We London conferees were fretting over speech codes, “hate speech” restrictions, “Islamophobia” provisions, and “libel tourism” — the use of less journalist-friendly defamation laws in foreign jurisdictions to eviscerate our First Amendment freedom to report, for example, on the nexus between ostensible Islamic charity and the funding of terrorist operations.
All the while, in St. Louis, local law-enforcement authorities, dominated by Democrat-party activists, were threatening libel prosecutions against Obama’s political opposition. County Circuit Attorney Bob McCulloch and City Circuit Attorney Jennifer Joyce, abetted by a local sheriff and encouraged by the Obama campaign, warned that members of the public who dared speak out against Obama during the campaign’s crucial final weeks would face criminal libel charges — if, in the judgment of these conflicted officials, such criticism of their champion was “false.”
The chill wind was bracing. The Taliban could not better rig matters. The Prophet of Change is only to be admired, not questioned.

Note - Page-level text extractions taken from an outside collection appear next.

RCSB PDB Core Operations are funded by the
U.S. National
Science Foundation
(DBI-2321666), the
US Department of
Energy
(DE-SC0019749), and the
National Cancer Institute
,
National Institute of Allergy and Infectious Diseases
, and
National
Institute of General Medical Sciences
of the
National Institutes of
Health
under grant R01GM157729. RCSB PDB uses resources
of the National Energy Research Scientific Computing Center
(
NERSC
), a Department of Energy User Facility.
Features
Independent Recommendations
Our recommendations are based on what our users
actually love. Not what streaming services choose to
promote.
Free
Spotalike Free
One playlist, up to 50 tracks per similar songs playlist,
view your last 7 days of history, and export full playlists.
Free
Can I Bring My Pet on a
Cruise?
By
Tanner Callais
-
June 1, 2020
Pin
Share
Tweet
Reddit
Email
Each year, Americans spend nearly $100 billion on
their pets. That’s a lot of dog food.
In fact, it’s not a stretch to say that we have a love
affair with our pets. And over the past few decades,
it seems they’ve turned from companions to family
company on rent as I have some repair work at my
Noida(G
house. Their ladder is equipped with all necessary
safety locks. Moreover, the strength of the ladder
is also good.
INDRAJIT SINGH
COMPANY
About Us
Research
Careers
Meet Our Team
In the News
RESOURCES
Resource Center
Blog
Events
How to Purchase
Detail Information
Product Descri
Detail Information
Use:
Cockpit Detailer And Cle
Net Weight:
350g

In the stretch run of an American election, there is to be no examination of a candidate for the world’s most powerful office — whether about his radical record, the fringe Leftism that lies beneath his thin, centrist veneer, his enabling of infanticide, his history of race-conscious politics, his proposals for unprecedented confiscation and distribution of private property (including a massive transfer of American wealth to third-world dictators through international bureaucrats), his ruinous economic policies that have helped leave Illinois a financial wreck, his place at the vortex of the credit market implosion that has put the U.S. economy on the brink of meltdown, his aggressive push for American withdrawal and defeat in Iraq, his easy gravitation to America-hating activists, be they preachers like Jeremiah Wright, terrorists like Bill Ayers, or Communists like Frank Marshall Davis. Comment on any of this and risk indictment or, at the very least, government harassment and exorbitant legal fees. [emphases added]

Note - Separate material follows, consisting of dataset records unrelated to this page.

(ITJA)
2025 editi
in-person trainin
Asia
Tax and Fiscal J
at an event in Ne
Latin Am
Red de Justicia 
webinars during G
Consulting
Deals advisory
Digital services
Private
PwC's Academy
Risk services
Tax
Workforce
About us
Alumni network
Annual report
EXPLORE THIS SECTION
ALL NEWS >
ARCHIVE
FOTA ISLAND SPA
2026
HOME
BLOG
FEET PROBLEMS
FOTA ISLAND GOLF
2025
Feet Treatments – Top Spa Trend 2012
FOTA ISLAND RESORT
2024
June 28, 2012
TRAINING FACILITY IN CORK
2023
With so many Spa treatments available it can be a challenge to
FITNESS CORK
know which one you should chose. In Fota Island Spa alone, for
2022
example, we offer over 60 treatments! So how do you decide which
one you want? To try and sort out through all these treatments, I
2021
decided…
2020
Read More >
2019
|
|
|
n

I’m trying to keep myself grounded, centered, and calm so that I can at least sleep at night. I want to believe, too - that President Nixon was right when he said that no one president can destroy the country in just four years. I want to believe the Democrats that were so mean, so vicious, so treasonous, and so irresponsible in opposition for Dubya’s first six years, and so clumsy, incompetent, and ineffectual at the helm of Congress in the last two, won’t really go an a vengeful rampage against the opposition party, its supporters, and the nation’s institutions once given one of their own in the White House even more radically to the Left than they are. I want to believe that the 2008 victors won’t govern as Alinsky Marxists once given unfettered power over the country and stubbornly and heedlessly bulldoze America into economic depression and unprecented calamity overseas that comes boomeraging home, 9/11 style, to roost. I want to believe that Obamunists will not, after all, see ruling an impoverished, poisoned realm as preferable to governing in conventional and minimally responsible center-left fashion (if even that can be called either).

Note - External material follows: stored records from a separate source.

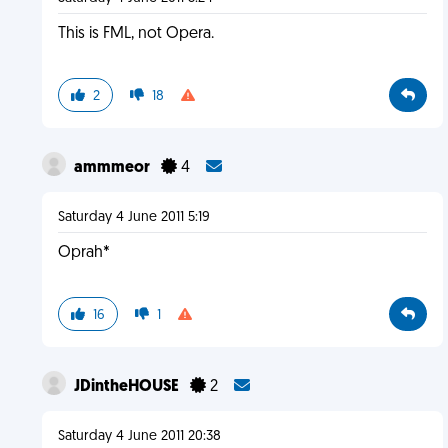
This is FML, not Opera.
2
18
ammmeor
4
Saturday 4 June 2011 5:19
Oprah*
16
1
JDintheHOUSE
2
Saturday 4 June 2011 20:38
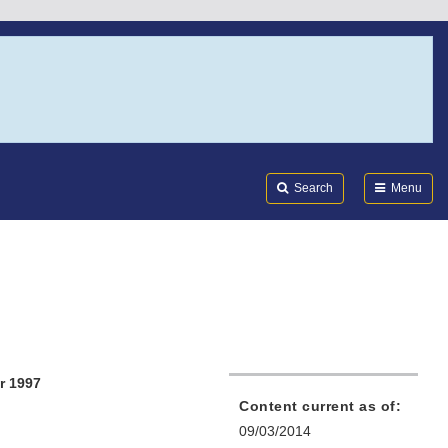
Search
Submi
FDA
Search
Menu
r 1997
Content current as of:
09/03/2014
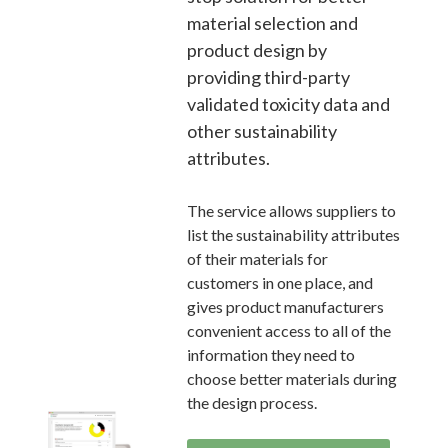
material selection and
product design by
providing third-party
validated toxicity data and
other sustainability
attributes.
The service allows suppliers to
list the sustainability attributes
of their materials for
customers in one place, and
gives product manufacturers
convenient access to all of the
information they need to
choose better materials during
the design process.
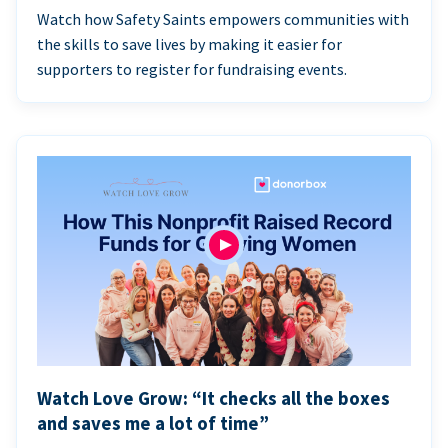
Watch how Safety Saints empowers communities with
the skills to save lives by making it easier for
supporters to register for fundraising events.
Watch Love Grow: “It checks all the boxes
and saves me a lot of time”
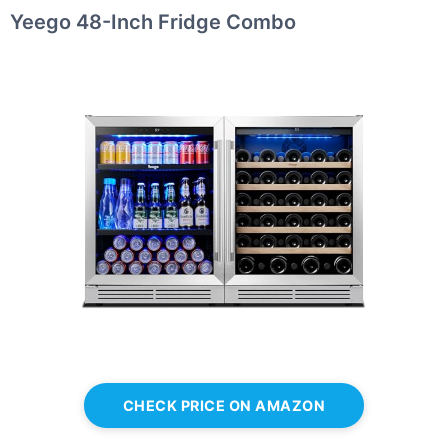
Yeego 48-Inch Fridge Combo
CHECK PRICE ON AMAZON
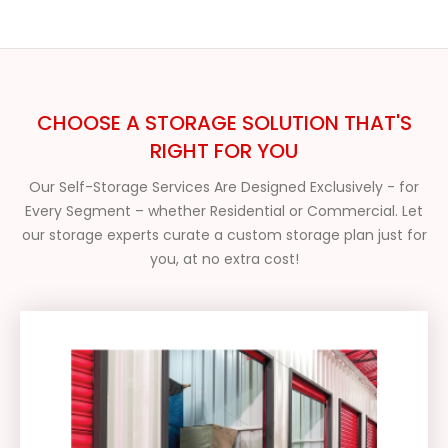
CHOOSE A STORAGE SOLUTION THAT'S
RIGHT FOR YOU
Our Self-Storage Services Are Designed Exclusively - for
Every Segment – whether Residential or Commercial. Let
our storage experts curate a custom storage plan just for
you, at no extra cost!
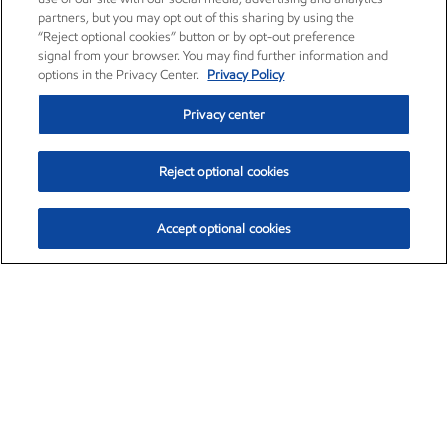
partners, but you may opt out of this sharing by using the
“Reject optional cookies” button or by opt-out preference
signal from your browser. You may find further information and
options in the Privacy Center.
Privacy Policy
Privacy center
Reject optional cookies
Accept optional cookies
Exxon Mobil Corporation (XOM)
$153.04
$-1.80 (-1.16%)
4:00pm ET
•
Aug. 7, 2026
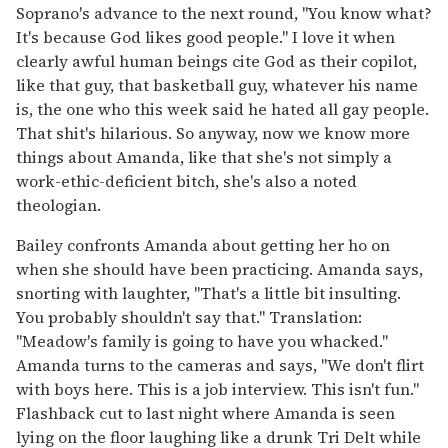
Soprano's advance to the next round, "You know what?
It's because God likes good people." I love it when
clearly awful human beings cite God as their copilot,
like that guy, that basketball guy, whatever his name
is, the one who this week said he hated all gay people.
That shit's hilarious. So anyway, now we know more
things about Amanda, like that she's not simply a
work-ethic-deficient bitch, she's also a noted
theologian.
Bailey confronts Amanda about getting her ho on
when she should have been practicing. Amanda says,
snorting with laughter, "That's a little bit insulting.
You probably shouldn't say that." Translation:
"Meadow's family is going to have you whacked."
Amanda turns to the cameras and says, "We don't flirt
with boys here. This is a job interview. This isn't fun."
Flashback cut to last night where Amanda is seen
lying on the floor laughing like a drunk Tri Delt while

I want to believe that “life in these United States” will go on more or less like it has for my entire life. But the events of the past couple of weeks, and the accumulation of facts about Barack Hussein Obama that is fueling the growing center-right alarm of which I am but a small part, make that desire exceedingly difficult to attain.
Over twenty years ago, noted author and eschatologist Hal Lindsey wrote a book entitled Combat Faith. It’s been sitting on my bookshelf for many moons. Now looks like a particularly opportune occasion to give it a fresh perusal. There will be a deep and widespread need for its contents in the bleak years to come.